What does this have to do with Hunter and, thus, with the state of American politics?
Buttigieg is sharp, sharp, sharp and totally at home talking about his religious faith, as a Christian liberal who began life as a Catholic and has enthusiastically switched over to The Episcopal Church. I’d bet the moon and the stars that he is well aware that his main arguments — theologically speaking — are not with the “Mike Pences of this world” but with, oh, Pope Frances, the Catholic Catechism and 2,000 years of basic Christian doctrines about marriage and sexuality.
Ah, but that’s all a matter of “revealed,” “transcendent” ancient doctrines backed with centuries of truth claims linked to the Holy Spirit, the nature of church, the Bible, the ecumenical councils, etc. That’s the “orthodox” camp.
What is the heart of the Buttigieg message?
That would be his own life, his own experience, his own revelations that trump old doctrines. He has a story to tell and it’s his story. That is the fervent heart of the “progressive” world, the large chunk of our national life that I have for years called “Oprah America.”
Check out these passages in a New York Times report on Buttigieg’s faith appeal, a feature that is — trigger warning: incoming compliment — surprisingly complicated and sort-of balanced. The headline: “Pete Buttigieg, Gay and Christian, Challenges Religious Right on Their Own Turf.”
Yes, I know. Is the Catholic Catechism the “Religious Right”? How about Global South Christians in Asia and Africa? Never mind. Let’s continue, with this key summary passage:
Though many conservatives were initially reluctant to engage Mr. Buttigieg because they feared it would only add to his growing stature as a 2020 contender, they jumped on his latest comments. Some suggested he was attacking the vice president to further raise his profile. Others challenged Mr. Buttigieg’s understanding of Christianity and accused him of smearing the religious convictions of the very people he wants to win over.

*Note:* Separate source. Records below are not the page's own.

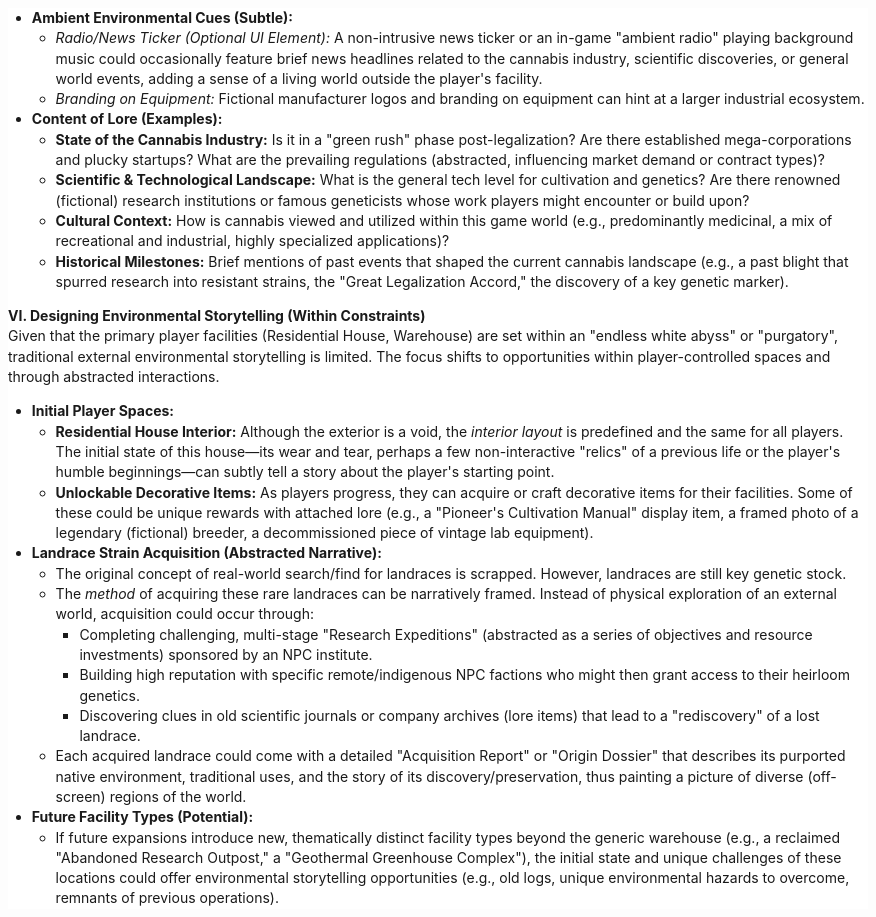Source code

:   * **Ambient Environmental Cues (Subtle):**  
    * *Radio/News Ticker (Optional UI Element):* A non-intrusive news ticker or an in-game "ambient radio" playing background music could occasionally feature brief news headlines related to the cannabis industry, scientific discoveries, or general world events, adding a sense of a living world outside the player's facility.  
    * *Branding on Equipment:* Fictional manufacturer logos and branding on equipment can hint at a larger industrial ecosystem.  
* **Content of Lore (Examples):**  
  * **State of the Cannabis Industry:** Is it in a "green rush" phase post-legalization? Are there established mega-corporations and plucky startups? What are the prevailing regulations (abstracted, influencing market demand or contract types)?  
  * **Scientific & Technological Landscape:** What is the general tech level for cultivation and genetics? Are there renowned (fictional) research institutions or famous geneticists whose work players might encounter or build upon?  
  * **Cultural Context:** How is cannabis viewed and utilized within this game world (e.g., predominantly medicinal, a mix of recreational and industrial, highly specialized applications)?  
  * **Historical Milestones:** Brief mentions of past events that shaped the current cannabis landscape (e.g., a past blight that spurred research into resistant strains, the "Great Legalization Accord," the discovery of a key genetic marker).

**VI. Designing Environmental Storytelling (Within Constraints)**  
Given that the primary player facilities (Residential House, Warehouse) are set within an "endless white abyss" or "purgatory", traditional external environmental storytelling is limited. The focus shifts to opportunities within player-controlled spaces and through abstracted interactions.

* **Initial Player Spaces:**  
  * **Residential House Interior:** Although the exterior is a void, the *interior layout* is predefined and the same for all players. The initial state of this house—its wear and tear, perhaps a few non-interactive "relics" of a previous life or the player's humble beginnings—can subtly tell a story about the player's starting point.  
  * **Unlockable Decorative Items:** As players progress, they can acquire or craft decorative items for their facilities. Some of these could be unique rewards with attached lore (e.g., a "Pioneer's Cultivation Manual" display item, a framed photo of a legendary (fictional) breeder, a decommissioned piece of vintage lab equipment).  
* **Landrace Strain Acquisition (Abstracted Narrative):**  
  * The original concept of real-world search/find for landraces is scrapped. However, landraces are still key genetic stock.  
  * The *method* of acquiring these rare landraces can be narratively framed. Instead of physical exploration of an external world, acquisition could occur through:  
    * Completing challenging, multi-stage "Research Expeditions" (abstracted as a series of objectives and resource investments) sponsored by an NPC institute.  
    * Building high reputation with specific remote/indigenous NPC factions who might then grant access to their heirloom genetics.  
    * Discovering clues in old scientific journals or company archives (lore items) that lead to a "rediscovery" of a lost landrace.  
  * Each acquired landrace could come with a detailed "Acquisition Report" or "Origin Dossier" that describes its purported native environment, traditional uses, and the story of its discovery/preservation, thus painting a picture of diverse (off-screen) regions of the world.  
* **Future Facility Types (Potential):**  
  * If future expansions introduce new, thematically distinct facility types beyond the generic warehouse (e.g., a reclaimed "Abandoned Research Outpost," a "Geothermal Greenhouse Complex"), the initial state and unique challenges of these locations could offer environmental storytelling opportunities (e.g., old logs, unique environmental hazards to overcome, remnants of previous operations).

A devoted Episcopalian who fluidly quotes Scripture and married his husband, Chasten, in a church service last year, Mr. Buttigieg is making the argument that marriage is a “moral issue.” In a speech on Sunday to the Victory Fund, a group that supports gay, lesbian, bisexual and transgender politicians, he said his relationship had made him “more compassionate, more understanding, more self-aware and more decent.”
He then directly addressed Mr. Pence, as one man of faith talking to another: “And yes, Mr. Vice President, it has moved me closer to God.”
Why argue with Pence?
That’s a simple question: That allows Buttigieg to scratch at the festering wound called Donald Trump, a train wreck of a man — at the level of personal ethics and morality — who is drives lots of evangelicals crazy (including some who reluctantly voted for him).
So, whenever Buttigieg says “Pence,” think “people who compromise on their faith to back You Know Who.”
Here’s another interesting chunk of the Times piece.
Mr. Buttigieg has provoked a mixture of concern, derision and faint admiration from conservatives. Some built him up early as an undeniable but stealth force in the race. Rush Limbaugh warned his listeners that someone as articulate, personal and seemingly reasonable as Mr. Buttigieg would be a strong opponent. Ben Shapiro, the writer and podcast host, argued that he was the candidate who could most likely beat Mr. Trump. “Really. He’s not crazy, he’s from the Rust Belt, he served in Afghanistan,” Mr. Shapiro wrote on Twitter.
But this week provided a moment of clarity on the right, and the backlash was a reminder of how galvanizing religion and homosexuality can be when evangelicals and other conservatives of faith are convinced that their values are under attack. This sentiment, which was stoked by Mr. Trump and his allies in the Christian right in 2016, was a major factor in the president’s huge margins with white evangelicals.
Wait for it.
Eighty-one percent voted for him, compared with 16 percent for Hillary Clinton.
Oh well, whatever, never mind. It’s safe to say that this news story has legs.